**Extrait du texte**:

En 2012, Raj Rajaratnam, fondateur du fonds Galleon, a été condamné à onze ans de prison pour avoir profité d’une information privilégiée, sur l’entrée au capital de la banque Goldman Sachs du fonds Berkshire Hattaway (de Warren Buffet). Il avait obtenu cette information d’un ancien administrateur de la banque, Rajat Gupta (qui lui, a été condamné à deux ans de prison).

Mais je m’écarte du sujet premier…

Dans les lignes ci-dessous, je vais reprendre un extrait de l’accusation contre SAC Capital, tiré des documents officiels dont j’ai renseigné la source plus bas (le blog DealBook) :

The Grand Jury Charges :

1. As described below, this Indictment charges the corporate entities responsible for the management of a major hedge fund with criminal responsability for insider trading offenses committed by numerous employees and made possible by institutional practices that encouraged the widespread solicitation and use of illegal inside information. Unlawful conduct by individual employees and an institutional indifference to that unlawful conduct resulted inn insider trading that was substantial, pervasive and on a scale without known precedent in the hedge fund industry.

Extrait de la page 1 du document « Criminal Indictment of SAC », publié sur le blog DealBook.

Il est explicitement dit dans les lignes ci-dessus que la société SAC a profité d’informations privilégiées (insider trading) grâce à plusieurs employés, et que la société a même encouragée et institutionnalisée cette pratique, d’une manière encore jamais vue dans le domaine de la finance.

C’est en effet une machine bien rodée qui a été mise en place, au travers de filiales appartenant à la maison mère SAC Capital. Quatre structures sont mises en cause, CR Intrinsic Investor LLC, Sigma Capital LLC, SAC Advisor LLC et SAC Advisor LP. Toutes ces filiales sont enregistrées au registre du commerce du Delaware, un État de la côte Est des États-Unis, connu pour être un paradis fiscal, et proposent des services de gestion de fonds et de conseil en investissement financiers.

Plusieurs systèmes sont mis en place pour obtenir ces informations privilégiées. Dans un premier temps, ces structures embauchent des gérants et des analystes qui arrivent à justifier des accès à des informations privilégiées (notamment grâce à leurs réseaux). Dans un second temps, de confortable bonus incitent les employés à produire des « high conviction trading idea », basées sur des « inside informations ». Enfin, à plusieurs reprises, la société a fait échouer des procédures de conformité afin de couvrir ces  agissements.

**Données fournies**:
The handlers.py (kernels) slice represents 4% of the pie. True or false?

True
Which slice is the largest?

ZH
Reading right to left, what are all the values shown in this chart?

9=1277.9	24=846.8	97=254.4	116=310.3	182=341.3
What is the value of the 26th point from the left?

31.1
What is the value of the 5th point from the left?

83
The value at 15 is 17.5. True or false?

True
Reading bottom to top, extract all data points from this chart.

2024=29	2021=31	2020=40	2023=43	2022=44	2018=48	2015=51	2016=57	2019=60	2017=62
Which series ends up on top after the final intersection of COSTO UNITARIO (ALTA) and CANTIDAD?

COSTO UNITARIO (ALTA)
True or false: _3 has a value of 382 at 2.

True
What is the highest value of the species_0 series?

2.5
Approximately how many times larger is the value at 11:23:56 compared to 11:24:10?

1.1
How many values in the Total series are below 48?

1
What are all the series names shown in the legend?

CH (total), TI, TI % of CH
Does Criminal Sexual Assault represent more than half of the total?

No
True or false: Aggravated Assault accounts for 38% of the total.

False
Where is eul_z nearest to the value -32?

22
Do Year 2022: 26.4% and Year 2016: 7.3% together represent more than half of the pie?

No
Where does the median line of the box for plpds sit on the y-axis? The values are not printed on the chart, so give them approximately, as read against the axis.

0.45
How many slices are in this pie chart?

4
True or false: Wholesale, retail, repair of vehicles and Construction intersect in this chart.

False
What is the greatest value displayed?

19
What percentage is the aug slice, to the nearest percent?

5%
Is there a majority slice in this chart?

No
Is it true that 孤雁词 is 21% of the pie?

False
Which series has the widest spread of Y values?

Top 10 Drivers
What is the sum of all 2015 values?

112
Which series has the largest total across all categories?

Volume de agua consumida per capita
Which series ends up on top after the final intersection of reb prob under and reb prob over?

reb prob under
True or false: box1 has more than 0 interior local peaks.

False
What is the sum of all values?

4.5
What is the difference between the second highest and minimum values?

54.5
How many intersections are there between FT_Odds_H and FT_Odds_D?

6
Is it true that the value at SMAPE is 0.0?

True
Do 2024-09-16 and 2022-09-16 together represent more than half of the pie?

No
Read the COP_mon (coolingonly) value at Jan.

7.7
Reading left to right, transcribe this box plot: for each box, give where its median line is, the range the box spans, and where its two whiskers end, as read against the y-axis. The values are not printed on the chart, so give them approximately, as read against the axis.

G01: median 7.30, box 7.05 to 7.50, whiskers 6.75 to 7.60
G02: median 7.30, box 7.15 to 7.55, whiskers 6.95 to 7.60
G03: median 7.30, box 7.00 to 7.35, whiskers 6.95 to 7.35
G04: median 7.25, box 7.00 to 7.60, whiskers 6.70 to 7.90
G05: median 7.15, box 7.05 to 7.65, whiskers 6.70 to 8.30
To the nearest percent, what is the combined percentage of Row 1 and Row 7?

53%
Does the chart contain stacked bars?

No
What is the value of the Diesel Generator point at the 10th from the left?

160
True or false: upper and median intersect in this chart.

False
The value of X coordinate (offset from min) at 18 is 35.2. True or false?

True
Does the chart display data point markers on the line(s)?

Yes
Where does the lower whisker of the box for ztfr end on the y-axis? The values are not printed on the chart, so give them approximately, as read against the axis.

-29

**Consigne 1**:
D'après le texte sur l'affaire SAC Capital, au registre du commerce de quel État les filiales mises en cause sont-elles enregistrées ?
**Consigne 2**:
Poursuivez le texte sur l'affaire SAC Capital à partir de sa dernière phrase.

**Corrigé 1**:
Elles sont enregistrées au registre du commerce du Delaware.

**Corrigé 2**:
Un autre extrait du document, sur la procédure d’embauche :

The Hiring of SAC PMs and RAs With Access To Inside Informations

17. The first stage of SAC’s hiring process was handled by the SAC « business development » department, which sought to build relationships with and recruit SAC PMs and SAC RAs. E-mails from the  business development team to the SAC Owner and others reflected emphasis on hiring personnel with company contacts in their respective sectors. For example, a brief write-up of SAC PM candidate specializing in the industrial sector forwarded to the SAC Owner on or about November 16, 2008, described the candidate as « the guy who knows the quarters cold, has a share house in the Hamptons with the CFO of [a Fortune 100 industrial sector company], tight with management. »

Extrait de la page 14 du document « Criminal Indictment of SAC », publié sur le blog DealBook. PM : Portfolio Managers ; RA : Research Analyst.

Pour celles et ceux qui sont curieux, le document que je cite et que vous pouvez retrouver ici regorge de faits prouvant la culpabilité de la société, et les méthodes employées pour parvenir à leurs fins.

Évidemment, le montant de cette amende peut donner des vertiges, mais face à onze années de prison, je trouve que c’est un « fair price »…c’est peut-être le prix de la liberté aux États-Unis ? Faute de quoi, ça montre au moins que la liberté n’a pas de prix.

Il n’empêche, je ne pense pas que cela empêchera Steven A. Cohen, propriétaire et fondateur de SAC Capital, de dormir. A l’heure où j’écris ces lignes, il est encore la 117ème plus grosse fortune du monde (et 41ème au classement Américain), avec un joli patrimoine estimé à 9,4 milliards de dollars (données tirées du site internet Forbes).